В позднем творчестве Некрасов-лирик оказывается
гораздо более традиционным, литературным поэтом, чем в 1860-е годы, ибо теперь
он ищет эстетические и этические опоры не столько на путях непосредственного
выхода к народной жизни, сколько в обращении к литературным традициям своих
великих предшественников. Обновляется поэтическая образность в некрасовской
лирике: она становится более емкой, тяготеет к широким художественным
обобщениям. Происходит укрупнение и своеобразная символизация художественных
деталей; от быта поэт стремительно взлетает теперь к бытию. Так, в
стихотворении «Друзьям» «широкие лапти народные» превращаются в образ,
символизирующий всю народно-крестьянскую Русь.
Переосмысливаются и получают новую жизнь старые
темы и образы. В 70-х годах Некрасов вновь обращается, например, к сравнению
своей Музы с крестьянкой, но делает это иначе. В 1848 году поэт вел Музу на
Сенную площадь, показывал, не гнушаясь страшными подробностями, сцену избиения
кнутом молодой крестьянки и лишь затем, обращаясь к Музе, говорил: «Гляди!
Сестра твоя родная» («Вчерашний день, часу в шестом...»). В 70-х годах поэт
сжимает эту картину в емкий поэтический символ, опуская все повествовательные
детали, все подробности: «Не русский — взглянет без любви / На эту бледную, в
крови, / Кнутом иссеченную Музу...» («О Муза! я у двери гроба!..»)
Народная жизнь в лирике Некрасова 70-х годов
изображается по-новому. Если ранее поэт подходил к народу максимально близко,
схватывая всю пестроту, все многообразие неповторимых народных характеров, то
теперь крестьянский мир в его лирике предстает в предельно обобщенном виде.
Такова, например, его «Элегия», обращенная к юношам: Пускай нам говорит
изменчивая мода, Что тема старая «страдания народа» И что поэзия забыть ее
должна, Не верьте, юноши! не стареет она.
Вступительные строки — полемическая отповедь
Некрасова распространявшимся в 70-е годы официальным воззрениям, утверждавшим,
что реформа 1861 года окончательно решила крестьянский вопрос и направила
народную жизнь по пути процветания и свободы. Воскрешая в «Элегии» поэтический
мир «Деревни» Пушкина, Некрасов придает и своим, и пушкинским стихам вечный,
непреходящий смысл. Опираясь на романтически-обобщенные пушкинские образы, он
уходит в «Элегии» от бытовых описаний. Цель его — доказать правоту обращения
поэта к вечной теме:
...Увы! пока народы
Влачатся в нищете, покорствуя бичам, Как тощие
стада по скошенным лугам, Оплакивать их рок, служить им будет Муза...

— Фрагмент данных —
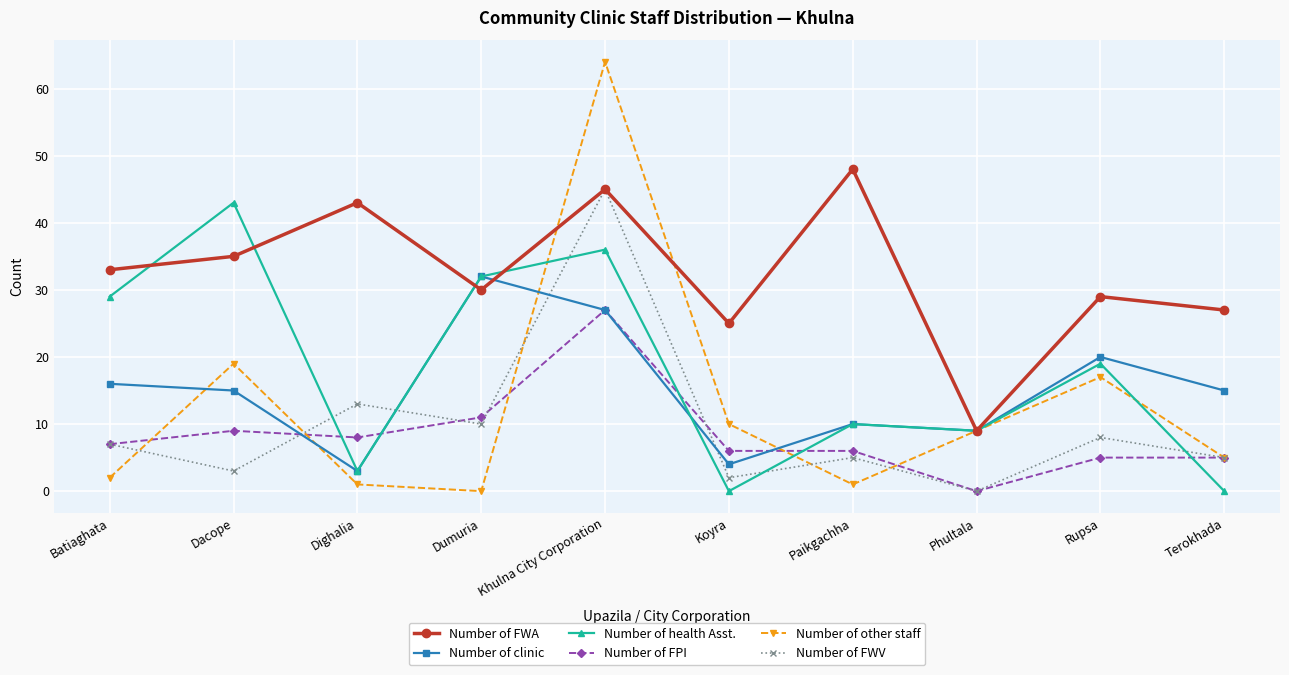

Is this an area chart (filled region under the line)?

No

— Что нужно сделать —
[A] В каком году, согласно тексту о поздней лирике Некрасова, поэт вел Музу на Сенную площадь?
[B] Пожалуйста, выведите отрывок из текста о поздней лирике Некрасова: начните с места, где стоят слова «Такова, например, его», и остановитесь после слов «не стареет она.».

— Ответы к заданию —
[A] В 1848 году.

[B]
Такова, например, его «Элегия», обращенная к юношам: Пускай нам говорит
изменчивая мода, Что тема старая «страдания народа» И что поэзия забыть ее
должна, Не верьте, юноши! не стареет она.